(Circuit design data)
- Opening Delimiter -
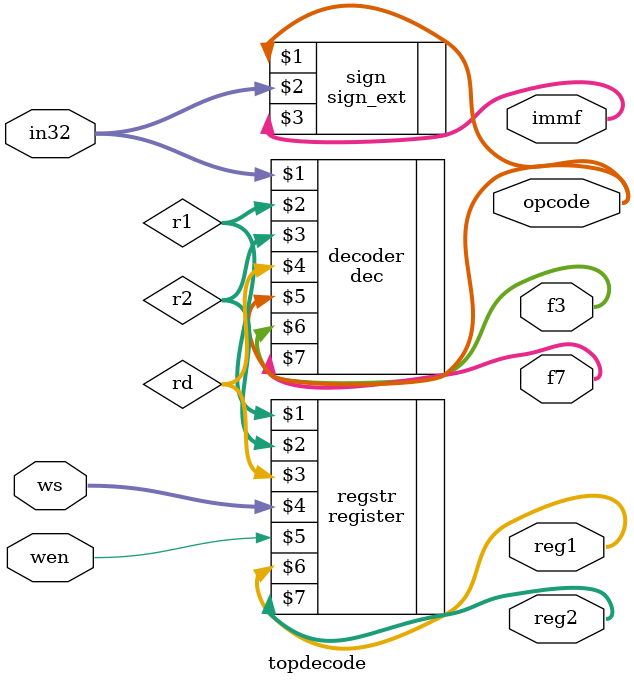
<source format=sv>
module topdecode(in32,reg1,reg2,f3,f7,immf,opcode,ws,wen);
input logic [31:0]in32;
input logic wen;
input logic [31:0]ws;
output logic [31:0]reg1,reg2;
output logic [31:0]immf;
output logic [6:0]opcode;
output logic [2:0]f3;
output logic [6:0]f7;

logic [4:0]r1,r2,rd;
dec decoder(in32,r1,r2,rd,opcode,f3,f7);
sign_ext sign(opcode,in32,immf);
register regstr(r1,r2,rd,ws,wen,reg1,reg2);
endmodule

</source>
- Closing Delimiter -
- Opening Delimiter -
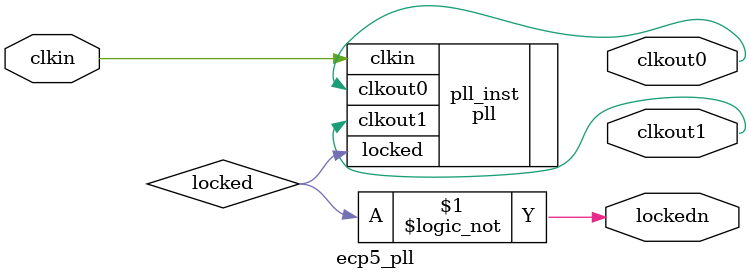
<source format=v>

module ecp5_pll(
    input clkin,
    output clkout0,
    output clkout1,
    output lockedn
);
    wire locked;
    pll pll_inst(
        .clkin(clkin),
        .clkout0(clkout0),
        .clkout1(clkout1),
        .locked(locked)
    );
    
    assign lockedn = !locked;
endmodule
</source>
- Closing Delimiter -
- Work task: If the word "logic" is on a line above, return that line.

- Written reply:
input logic [31:0]in32;
input logic wen;
input logic [31:0]ws;
output logic [31:0]reg1,reg2;
output logic [31:0]immf;
output logic [6:0]opcode;
output logic [2:0]f3;
output logic [6:0]f7;
logic [4:0]r1,r2,rd;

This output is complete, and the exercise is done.